Abstract
We provide an integrated dynamic view on a eukaryotic osmolyte system, linking signaling with regulation of gene expression, metabolic control and growth. Adaptation to osmotic changes enables cells to adjust cellular activity and turgor pressure to an altered environment. The yeast Saccharomyces cerevisiae adapts to hyperosmotic stress by activating the HOG signaling cascade, which controls glycerol accumulation. The Hog1 kinase stimulates transcription of genes encoding enzymes required for glycerol production (Gpd1, Gpp2) and glycerol import (Stl1) and activates a regulatory enzyme in glycolysis (Pfk26/27).
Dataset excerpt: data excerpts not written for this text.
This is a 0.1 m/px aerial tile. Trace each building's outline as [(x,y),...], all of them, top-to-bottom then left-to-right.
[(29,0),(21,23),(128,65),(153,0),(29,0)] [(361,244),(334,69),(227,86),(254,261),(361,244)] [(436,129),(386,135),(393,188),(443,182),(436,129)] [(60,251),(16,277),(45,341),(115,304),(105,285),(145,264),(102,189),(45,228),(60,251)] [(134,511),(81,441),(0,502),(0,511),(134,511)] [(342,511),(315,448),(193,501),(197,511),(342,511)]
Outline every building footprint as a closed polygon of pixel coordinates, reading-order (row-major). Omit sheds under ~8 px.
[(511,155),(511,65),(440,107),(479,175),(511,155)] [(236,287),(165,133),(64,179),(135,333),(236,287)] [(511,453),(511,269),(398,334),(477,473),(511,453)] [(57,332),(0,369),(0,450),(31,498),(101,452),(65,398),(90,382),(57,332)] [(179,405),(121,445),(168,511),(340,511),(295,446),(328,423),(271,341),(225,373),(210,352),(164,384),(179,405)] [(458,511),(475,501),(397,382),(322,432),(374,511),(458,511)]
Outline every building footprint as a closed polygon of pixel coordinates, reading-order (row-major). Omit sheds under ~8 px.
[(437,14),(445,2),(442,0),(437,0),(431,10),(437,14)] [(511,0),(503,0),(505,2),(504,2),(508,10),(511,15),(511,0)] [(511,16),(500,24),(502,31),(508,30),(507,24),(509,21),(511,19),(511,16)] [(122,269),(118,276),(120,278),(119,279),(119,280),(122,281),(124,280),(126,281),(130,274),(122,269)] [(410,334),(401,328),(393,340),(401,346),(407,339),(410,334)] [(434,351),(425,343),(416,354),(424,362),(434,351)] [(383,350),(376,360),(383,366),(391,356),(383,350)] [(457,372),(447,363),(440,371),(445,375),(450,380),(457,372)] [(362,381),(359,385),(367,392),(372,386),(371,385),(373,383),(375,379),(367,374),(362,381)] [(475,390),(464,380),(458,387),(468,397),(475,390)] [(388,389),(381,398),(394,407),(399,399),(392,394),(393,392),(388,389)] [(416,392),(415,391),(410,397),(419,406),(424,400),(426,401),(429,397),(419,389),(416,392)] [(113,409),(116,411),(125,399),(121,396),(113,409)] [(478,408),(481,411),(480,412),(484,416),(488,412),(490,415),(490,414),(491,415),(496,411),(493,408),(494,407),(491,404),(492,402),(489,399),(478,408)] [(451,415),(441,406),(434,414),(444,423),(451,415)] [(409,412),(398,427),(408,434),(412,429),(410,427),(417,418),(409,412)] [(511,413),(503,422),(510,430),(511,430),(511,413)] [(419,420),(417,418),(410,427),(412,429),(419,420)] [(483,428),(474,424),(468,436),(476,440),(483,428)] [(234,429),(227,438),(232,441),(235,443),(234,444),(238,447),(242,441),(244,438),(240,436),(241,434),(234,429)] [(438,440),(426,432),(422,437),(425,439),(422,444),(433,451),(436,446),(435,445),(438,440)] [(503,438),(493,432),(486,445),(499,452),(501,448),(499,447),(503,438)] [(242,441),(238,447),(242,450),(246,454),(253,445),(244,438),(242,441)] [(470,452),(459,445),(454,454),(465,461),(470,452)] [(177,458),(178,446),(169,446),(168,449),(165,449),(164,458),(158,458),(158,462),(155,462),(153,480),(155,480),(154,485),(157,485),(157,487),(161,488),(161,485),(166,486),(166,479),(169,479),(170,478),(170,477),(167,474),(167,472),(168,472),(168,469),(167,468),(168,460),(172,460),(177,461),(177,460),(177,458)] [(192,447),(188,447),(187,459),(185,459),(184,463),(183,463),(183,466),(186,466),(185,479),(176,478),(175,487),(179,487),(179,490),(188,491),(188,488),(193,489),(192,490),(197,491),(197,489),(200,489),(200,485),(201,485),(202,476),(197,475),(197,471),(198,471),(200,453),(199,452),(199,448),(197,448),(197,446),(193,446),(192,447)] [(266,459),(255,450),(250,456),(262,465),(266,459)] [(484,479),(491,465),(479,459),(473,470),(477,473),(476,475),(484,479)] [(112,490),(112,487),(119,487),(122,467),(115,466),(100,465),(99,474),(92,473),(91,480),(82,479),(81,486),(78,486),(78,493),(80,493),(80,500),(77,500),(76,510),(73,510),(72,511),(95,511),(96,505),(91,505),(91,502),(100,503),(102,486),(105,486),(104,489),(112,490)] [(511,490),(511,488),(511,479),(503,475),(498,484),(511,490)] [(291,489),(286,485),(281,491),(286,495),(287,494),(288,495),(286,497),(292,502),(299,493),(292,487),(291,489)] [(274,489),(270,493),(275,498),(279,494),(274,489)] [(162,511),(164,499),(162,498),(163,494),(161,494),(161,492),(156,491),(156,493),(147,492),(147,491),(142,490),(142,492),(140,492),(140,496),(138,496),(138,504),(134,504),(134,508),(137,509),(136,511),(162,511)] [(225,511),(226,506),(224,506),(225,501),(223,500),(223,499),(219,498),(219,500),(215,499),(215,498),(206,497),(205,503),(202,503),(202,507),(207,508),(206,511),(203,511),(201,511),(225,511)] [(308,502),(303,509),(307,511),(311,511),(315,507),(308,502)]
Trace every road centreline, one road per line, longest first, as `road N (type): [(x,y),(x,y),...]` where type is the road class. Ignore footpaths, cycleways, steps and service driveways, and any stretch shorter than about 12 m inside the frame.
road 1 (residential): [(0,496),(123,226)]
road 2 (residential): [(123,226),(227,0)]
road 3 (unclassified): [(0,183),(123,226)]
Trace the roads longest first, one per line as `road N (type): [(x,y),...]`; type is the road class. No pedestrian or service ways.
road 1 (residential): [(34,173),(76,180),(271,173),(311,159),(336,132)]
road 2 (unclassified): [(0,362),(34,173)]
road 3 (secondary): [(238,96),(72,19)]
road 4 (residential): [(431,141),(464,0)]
In addition, glycerol outflow is prevented by closure of the Fps1 glycerol facilitator. In order to better understand the contributions to glycerol accumulation of these different mechanisms and how redox and energy metabolism as well as biomass production are maintained under such conditions we collected an extensive dataset. Over a period of 180 min after hyperosmotic shock we monitored in wild type and different mutant cells the concentrations of key metabolites and proteins relevant for osmoadaptation. The dataset was used to parameterize an ODE model that reproduces the generated data very well. A detailed computational analysis using time-dependent response coefficients showed that Pfk26/27 contributes to rerouting glycolytic flux towards lower glycolysis. The transient growth arrest following hyperosmotic shock further adds to redirecting almost all glycolytic flux from biomass towards glycerol production. Osmoadaptation is robust to loss of individual adaptation pathways because of the existence and upregulation of alternative routes of glycerol accumulation. For instance, the Stl1 glycerol importer contributes to glycerol accumulation in a mutant with diminished glycerol production capacity. In addition, our observations suggest a role for trehalose accumulation in osmoadaptation and that Hog1 probably directly contributes to the regulation of the Fps1 glycerol facilitator. Taken together, we elucidated how different metabolic adaptation mechanisms cooperate and provide hypotheses for further experimental studies.
Highlights
Upon increase in external osmolarity, cells first shrink and subsequently recover volume by accumulating compatible solutes [1]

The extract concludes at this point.